_How to complete this task_: Transcribe the records from the start through the line containing "0.030188, 0.886571, 0.163474]]", keeping every character as it appears.

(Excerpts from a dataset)
■ ■ ■ ■ ■

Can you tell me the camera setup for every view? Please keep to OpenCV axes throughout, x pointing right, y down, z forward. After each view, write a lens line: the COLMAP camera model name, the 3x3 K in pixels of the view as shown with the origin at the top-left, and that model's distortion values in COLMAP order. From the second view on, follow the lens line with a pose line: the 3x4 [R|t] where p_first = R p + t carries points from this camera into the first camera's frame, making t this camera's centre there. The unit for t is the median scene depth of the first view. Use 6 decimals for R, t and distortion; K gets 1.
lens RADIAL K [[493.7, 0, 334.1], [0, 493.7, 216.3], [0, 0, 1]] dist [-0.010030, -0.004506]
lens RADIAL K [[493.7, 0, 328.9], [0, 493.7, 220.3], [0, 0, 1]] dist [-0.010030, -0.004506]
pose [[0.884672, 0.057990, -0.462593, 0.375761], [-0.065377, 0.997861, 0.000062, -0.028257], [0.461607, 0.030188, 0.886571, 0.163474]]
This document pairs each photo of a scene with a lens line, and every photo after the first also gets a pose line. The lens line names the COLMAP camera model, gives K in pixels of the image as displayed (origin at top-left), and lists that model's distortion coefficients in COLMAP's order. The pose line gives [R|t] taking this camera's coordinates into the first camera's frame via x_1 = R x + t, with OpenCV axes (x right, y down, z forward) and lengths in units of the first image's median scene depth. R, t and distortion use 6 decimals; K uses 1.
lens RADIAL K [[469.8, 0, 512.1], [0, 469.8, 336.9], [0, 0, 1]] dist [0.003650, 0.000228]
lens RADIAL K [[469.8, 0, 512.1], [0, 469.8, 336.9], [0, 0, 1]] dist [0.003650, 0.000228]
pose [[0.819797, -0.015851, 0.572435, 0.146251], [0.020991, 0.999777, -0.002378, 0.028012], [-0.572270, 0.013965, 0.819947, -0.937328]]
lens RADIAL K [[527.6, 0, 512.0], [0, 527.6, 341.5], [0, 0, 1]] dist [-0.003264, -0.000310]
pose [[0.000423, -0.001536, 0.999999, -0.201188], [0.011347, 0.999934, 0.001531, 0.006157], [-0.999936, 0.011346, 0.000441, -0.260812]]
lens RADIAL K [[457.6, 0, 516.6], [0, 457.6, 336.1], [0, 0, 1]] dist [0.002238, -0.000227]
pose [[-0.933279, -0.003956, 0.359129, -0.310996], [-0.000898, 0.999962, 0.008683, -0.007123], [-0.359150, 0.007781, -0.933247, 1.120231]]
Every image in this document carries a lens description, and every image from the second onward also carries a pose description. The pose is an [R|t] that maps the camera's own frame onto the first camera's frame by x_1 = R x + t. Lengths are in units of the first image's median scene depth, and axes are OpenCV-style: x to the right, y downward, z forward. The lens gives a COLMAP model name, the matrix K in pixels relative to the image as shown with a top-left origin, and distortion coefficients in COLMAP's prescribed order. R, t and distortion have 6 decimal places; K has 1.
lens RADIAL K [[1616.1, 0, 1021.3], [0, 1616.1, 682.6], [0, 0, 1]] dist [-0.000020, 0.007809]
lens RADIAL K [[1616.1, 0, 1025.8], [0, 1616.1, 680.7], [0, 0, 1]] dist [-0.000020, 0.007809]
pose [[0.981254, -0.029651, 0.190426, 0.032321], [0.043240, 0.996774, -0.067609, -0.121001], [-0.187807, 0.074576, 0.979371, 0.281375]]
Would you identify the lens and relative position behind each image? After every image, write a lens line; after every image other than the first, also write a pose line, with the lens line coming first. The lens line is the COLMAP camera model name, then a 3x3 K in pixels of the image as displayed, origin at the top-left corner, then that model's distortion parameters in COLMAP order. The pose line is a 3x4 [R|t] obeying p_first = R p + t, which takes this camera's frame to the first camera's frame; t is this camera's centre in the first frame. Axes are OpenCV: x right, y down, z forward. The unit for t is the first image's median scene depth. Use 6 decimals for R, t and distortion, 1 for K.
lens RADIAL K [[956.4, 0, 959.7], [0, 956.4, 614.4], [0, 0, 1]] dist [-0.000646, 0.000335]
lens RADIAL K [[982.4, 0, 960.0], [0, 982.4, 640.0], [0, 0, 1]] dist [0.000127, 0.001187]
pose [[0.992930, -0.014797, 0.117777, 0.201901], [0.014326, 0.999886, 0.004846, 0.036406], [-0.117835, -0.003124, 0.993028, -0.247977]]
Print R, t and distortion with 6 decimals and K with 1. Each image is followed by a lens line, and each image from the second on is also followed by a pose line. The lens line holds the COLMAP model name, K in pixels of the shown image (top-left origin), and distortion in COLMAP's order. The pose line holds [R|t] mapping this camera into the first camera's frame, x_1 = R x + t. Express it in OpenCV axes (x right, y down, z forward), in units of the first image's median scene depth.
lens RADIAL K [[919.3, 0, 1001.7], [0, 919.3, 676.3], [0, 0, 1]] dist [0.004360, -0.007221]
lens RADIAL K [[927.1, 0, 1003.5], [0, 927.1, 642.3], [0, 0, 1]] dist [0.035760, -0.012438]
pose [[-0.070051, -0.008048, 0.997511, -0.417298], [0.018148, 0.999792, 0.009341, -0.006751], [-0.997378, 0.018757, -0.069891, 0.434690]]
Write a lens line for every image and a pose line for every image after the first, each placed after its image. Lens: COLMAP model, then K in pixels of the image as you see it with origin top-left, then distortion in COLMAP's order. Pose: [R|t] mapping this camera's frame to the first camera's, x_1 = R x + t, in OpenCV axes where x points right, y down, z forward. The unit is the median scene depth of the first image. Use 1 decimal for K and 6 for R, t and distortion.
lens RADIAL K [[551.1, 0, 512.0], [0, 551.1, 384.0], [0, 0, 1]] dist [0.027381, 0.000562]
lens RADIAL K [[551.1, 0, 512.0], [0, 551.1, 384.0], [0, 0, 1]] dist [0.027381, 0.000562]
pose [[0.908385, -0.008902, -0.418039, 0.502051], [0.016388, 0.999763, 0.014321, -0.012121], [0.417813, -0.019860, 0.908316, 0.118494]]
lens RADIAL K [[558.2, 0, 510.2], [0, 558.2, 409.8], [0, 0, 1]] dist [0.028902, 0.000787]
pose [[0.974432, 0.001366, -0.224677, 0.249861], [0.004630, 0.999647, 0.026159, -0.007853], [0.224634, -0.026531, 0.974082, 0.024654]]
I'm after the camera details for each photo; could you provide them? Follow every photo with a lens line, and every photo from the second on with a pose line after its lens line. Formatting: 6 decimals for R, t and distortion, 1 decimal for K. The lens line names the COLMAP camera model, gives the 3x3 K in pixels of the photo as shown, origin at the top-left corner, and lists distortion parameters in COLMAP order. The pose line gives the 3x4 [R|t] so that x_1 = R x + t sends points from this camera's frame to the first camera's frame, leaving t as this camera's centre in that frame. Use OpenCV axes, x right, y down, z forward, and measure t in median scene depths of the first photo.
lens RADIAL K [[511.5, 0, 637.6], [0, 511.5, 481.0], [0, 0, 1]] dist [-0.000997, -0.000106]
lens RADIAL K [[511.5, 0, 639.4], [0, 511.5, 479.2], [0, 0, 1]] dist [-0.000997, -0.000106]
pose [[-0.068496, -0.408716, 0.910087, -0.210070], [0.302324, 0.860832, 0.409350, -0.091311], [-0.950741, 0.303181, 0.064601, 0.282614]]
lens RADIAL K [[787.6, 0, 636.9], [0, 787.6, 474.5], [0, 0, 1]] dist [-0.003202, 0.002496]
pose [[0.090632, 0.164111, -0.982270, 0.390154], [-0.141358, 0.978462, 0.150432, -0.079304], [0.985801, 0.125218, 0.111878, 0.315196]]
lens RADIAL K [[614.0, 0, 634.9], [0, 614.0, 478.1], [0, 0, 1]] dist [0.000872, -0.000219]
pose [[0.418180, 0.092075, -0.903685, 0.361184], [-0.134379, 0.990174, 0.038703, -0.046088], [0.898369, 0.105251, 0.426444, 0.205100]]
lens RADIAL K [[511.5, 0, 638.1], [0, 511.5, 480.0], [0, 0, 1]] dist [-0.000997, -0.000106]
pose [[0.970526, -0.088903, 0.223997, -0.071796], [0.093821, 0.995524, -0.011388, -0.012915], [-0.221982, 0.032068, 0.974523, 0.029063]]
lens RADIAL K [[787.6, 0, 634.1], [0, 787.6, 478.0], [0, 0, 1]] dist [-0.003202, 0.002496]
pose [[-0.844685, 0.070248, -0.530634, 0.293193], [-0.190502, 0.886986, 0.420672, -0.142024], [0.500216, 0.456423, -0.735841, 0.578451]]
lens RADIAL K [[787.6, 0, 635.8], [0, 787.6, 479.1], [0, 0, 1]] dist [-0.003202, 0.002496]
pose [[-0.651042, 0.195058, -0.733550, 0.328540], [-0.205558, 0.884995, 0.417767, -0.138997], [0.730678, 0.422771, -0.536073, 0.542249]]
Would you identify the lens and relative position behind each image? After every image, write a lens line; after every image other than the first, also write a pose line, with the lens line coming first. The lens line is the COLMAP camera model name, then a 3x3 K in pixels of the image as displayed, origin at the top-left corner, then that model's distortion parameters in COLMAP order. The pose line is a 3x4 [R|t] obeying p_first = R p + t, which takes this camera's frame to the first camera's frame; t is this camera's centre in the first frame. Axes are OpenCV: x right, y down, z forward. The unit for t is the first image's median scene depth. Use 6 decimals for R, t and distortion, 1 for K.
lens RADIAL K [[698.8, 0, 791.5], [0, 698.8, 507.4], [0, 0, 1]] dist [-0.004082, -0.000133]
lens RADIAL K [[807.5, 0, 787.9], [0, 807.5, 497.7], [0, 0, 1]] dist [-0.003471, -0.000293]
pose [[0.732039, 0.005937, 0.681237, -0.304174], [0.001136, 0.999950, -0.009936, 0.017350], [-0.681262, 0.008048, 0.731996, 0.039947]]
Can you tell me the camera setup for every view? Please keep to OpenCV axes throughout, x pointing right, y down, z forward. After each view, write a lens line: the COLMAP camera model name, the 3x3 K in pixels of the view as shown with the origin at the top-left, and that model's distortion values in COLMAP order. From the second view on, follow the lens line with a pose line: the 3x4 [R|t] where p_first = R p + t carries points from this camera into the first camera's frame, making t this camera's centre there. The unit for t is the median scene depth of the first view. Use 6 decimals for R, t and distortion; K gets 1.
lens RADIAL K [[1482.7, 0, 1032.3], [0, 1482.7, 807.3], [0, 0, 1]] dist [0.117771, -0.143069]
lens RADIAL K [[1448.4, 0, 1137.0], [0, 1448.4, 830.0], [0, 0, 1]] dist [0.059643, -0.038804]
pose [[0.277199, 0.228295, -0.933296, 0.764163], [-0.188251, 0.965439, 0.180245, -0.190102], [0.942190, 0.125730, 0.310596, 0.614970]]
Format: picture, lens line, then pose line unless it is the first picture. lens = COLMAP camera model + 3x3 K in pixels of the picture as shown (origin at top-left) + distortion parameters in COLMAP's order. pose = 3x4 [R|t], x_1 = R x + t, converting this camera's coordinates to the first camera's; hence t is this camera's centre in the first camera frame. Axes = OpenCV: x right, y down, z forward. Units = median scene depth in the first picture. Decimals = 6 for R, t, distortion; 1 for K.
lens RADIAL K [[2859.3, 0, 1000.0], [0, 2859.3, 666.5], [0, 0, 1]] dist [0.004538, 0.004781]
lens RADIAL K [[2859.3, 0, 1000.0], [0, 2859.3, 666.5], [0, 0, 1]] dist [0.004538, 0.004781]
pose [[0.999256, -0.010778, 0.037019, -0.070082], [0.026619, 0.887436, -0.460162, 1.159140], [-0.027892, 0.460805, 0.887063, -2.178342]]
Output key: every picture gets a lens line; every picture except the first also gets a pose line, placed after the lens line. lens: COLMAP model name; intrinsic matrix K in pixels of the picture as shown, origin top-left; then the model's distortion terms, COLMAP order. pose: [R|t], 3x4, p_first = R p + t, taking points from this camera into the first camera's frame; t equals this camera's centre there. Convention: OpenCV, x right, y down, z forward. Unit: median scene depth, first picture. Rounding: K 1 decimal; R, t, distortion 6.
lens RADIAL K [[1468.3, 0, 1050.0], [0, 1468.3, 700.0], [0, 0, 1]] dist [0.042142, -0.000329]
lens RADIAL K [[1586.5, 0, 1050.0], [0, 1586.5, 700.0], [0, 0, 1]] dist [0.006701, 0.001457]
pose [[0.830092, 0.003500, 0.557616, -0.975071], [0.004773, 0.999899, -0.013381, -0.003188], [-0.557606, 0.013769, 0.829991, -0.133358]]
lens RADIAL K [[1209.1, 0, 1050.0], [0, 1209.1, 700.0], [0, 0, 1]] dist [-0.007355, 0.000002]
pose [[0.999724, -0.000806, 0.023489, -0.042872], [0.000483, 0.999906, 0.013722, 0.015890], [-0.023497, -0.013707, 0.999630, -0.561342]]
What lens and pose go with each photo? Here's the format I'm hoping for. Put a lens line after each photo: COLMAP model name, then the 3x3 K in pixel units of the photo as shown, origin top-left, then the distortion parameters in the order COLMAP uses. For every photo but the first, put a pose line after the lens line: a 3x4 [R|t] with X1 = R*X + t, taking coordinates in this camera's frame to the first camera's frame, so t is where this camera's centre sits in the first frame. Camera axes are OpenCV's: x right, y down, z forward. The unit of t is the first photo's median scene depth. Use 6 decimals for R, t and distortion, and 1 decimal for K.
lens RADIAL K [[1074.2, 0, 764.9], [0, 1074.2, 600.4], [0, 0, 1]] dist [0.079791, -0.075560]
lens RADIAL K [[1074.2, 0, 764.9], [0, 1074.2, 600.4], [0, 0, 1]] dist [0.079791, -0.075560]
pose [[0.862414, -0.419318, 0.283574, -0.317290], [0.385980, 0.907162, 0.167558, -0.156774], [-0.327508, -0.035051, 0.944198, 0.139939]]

■ ■ ■ ■ ■

_Reply_:
Can you tell me the camera setup for every view? Please keep to OpenCV axes throughout, x pointing right, y down, z forward. After each view, write a lens line: the COLMAP camera model name, the 3x3 K in pixels of the view as shown with the origin at the top-left, and that model's distortion values in COLMAP order. From the second view on, follow the lens line with a pose line: the 3x4 [R|t] where p_first = R p + t carries points from this camera into the first camera's frame, making t this camera's centre there. The unit for t is the median scene depth of the first view. Use 6 decimals for R, t and distortion; K gets 1.
lens RADIAL K [[493.7, 0, 334.1], [0, 493.7, 216.3], [0, 0, 1]] dist [-0.010030, -0.004506]
lens RADIAL K [[493.7, 0, 328.9], [0, 493.7, 220.3], [0, 0, 1]] dist [-0.010030, -0.004506]
pose [[0.884672, 0.057990, -0.462593, 0.375761], [-0.065377, 0.997861, 0.000062, -0.028257], [0.461607, 0.030188, 0.886571, 0.163474]]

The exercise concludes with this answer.